Could you please reproduce the entries exactly, leaving out any pictures?
** Source records follows **
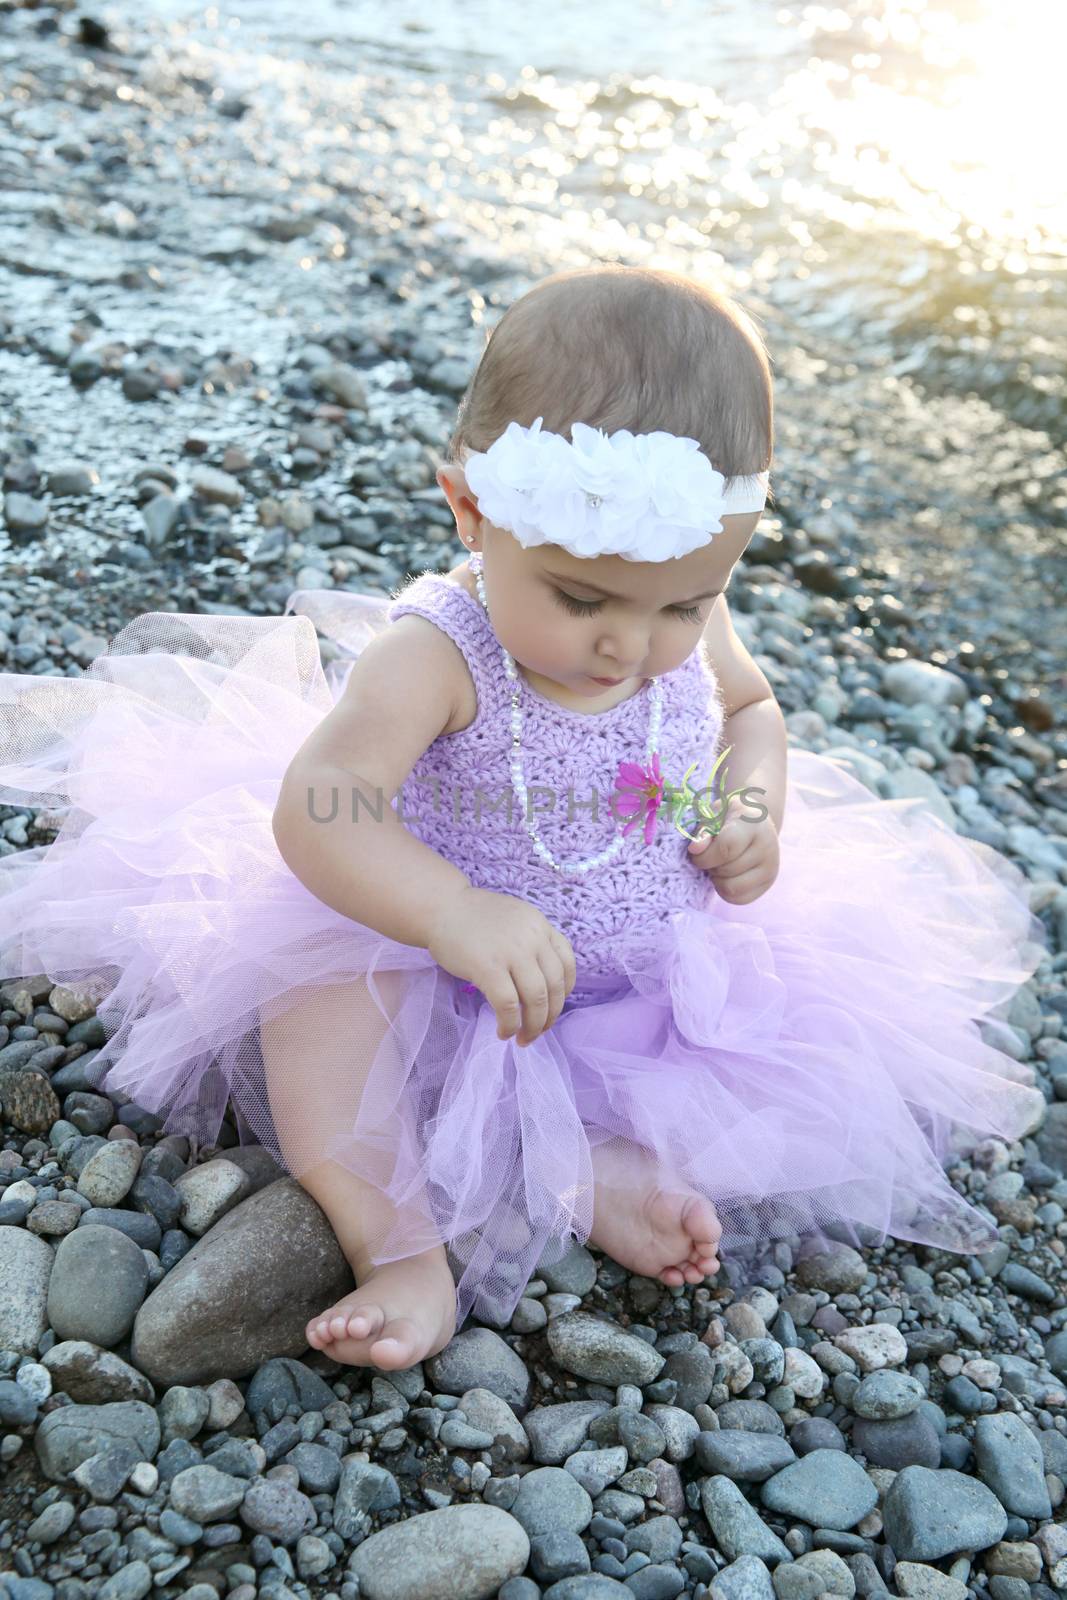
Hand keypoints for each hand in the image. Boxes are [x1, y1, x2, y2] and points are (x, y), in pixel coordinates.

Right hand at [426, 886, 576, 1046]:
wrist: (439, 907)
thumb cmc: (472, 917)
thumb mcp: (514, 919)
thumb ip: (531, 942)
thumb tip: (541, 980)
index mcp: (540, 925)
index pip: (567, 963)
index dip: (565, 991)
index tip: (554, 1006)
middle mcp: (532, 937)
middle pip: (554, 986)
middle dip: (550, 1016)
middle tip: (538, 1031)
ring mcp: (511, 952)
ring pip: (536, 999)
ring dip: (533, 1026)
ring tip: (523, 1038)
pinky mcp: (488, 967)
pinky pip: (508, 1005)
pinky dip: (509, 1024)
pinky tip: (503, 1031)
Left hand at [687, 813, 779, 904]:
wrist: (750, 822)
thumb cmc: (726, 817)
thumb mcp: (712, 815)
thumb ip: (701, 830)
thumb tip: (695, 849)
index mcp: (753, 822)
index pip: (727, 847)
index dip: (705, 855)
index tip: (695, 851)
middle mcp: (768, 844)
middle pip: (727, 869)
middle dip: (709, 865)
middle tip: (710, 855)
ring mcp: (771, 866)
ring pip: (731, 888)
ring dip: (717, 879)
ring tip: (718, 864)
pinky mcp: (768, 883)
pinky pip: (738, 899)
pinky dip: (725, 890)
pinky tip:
** End of Source records **
→ **The answer**
Hand keypoints for each hand in the image. Boxes are [x1, y1, x2, y2] and points are (x, y), in pixel coordinates.

Right hand at [426, 886, 576, 1046]:
wrist: (439, 907)
thumb cmc: (472, 917)
thumb mcp: (514, 919)
thumb ip: (531, 942)
thumb tip: (541, 980)
index mcp: (540, 925)
index pip: (567, 963)
index dip: (565, 991)
index tip: (554, 1006)
middle mcp: (532, 937)
middle pip: (554, 986)
middle dip: (550, 1016)
middle tip: (538, 1031)
ring mcp: (511, 952)
ring pip: (536, 999)
ring dip: (533, 1026)
ring tip: (523, 1038)
pinky mcp: (488, 967)
pinky pip: (508, 1005)
pinky dip: (509, 1024)
pinky tip: (503, 1031)
Left hand at [687, 813, 779, 904]:
wrist: (750, 822)
thumb cmc: (726, 817)
thumb mcp: (712, 815)
thumb ip: (701, 830)
thumb tip: (695, 849)
index mcp: (753, 822)
index pip: (727, 847)
index dip: (705, 855)
index tip: (695, 851)
middle mcp: (768, 844)
middle pip: (727, 869)
middle dip: (709, 865)
middle tip: (710, 855)
ring mcp: (771, 866)
ring pip: (731, 888)
ring dip: (717, 879)
ring tip: (718, 864)
pinky mcp: (768, 883)
pinky pip: (738, 899)
pinky dip: (725, 890)
pinky tip:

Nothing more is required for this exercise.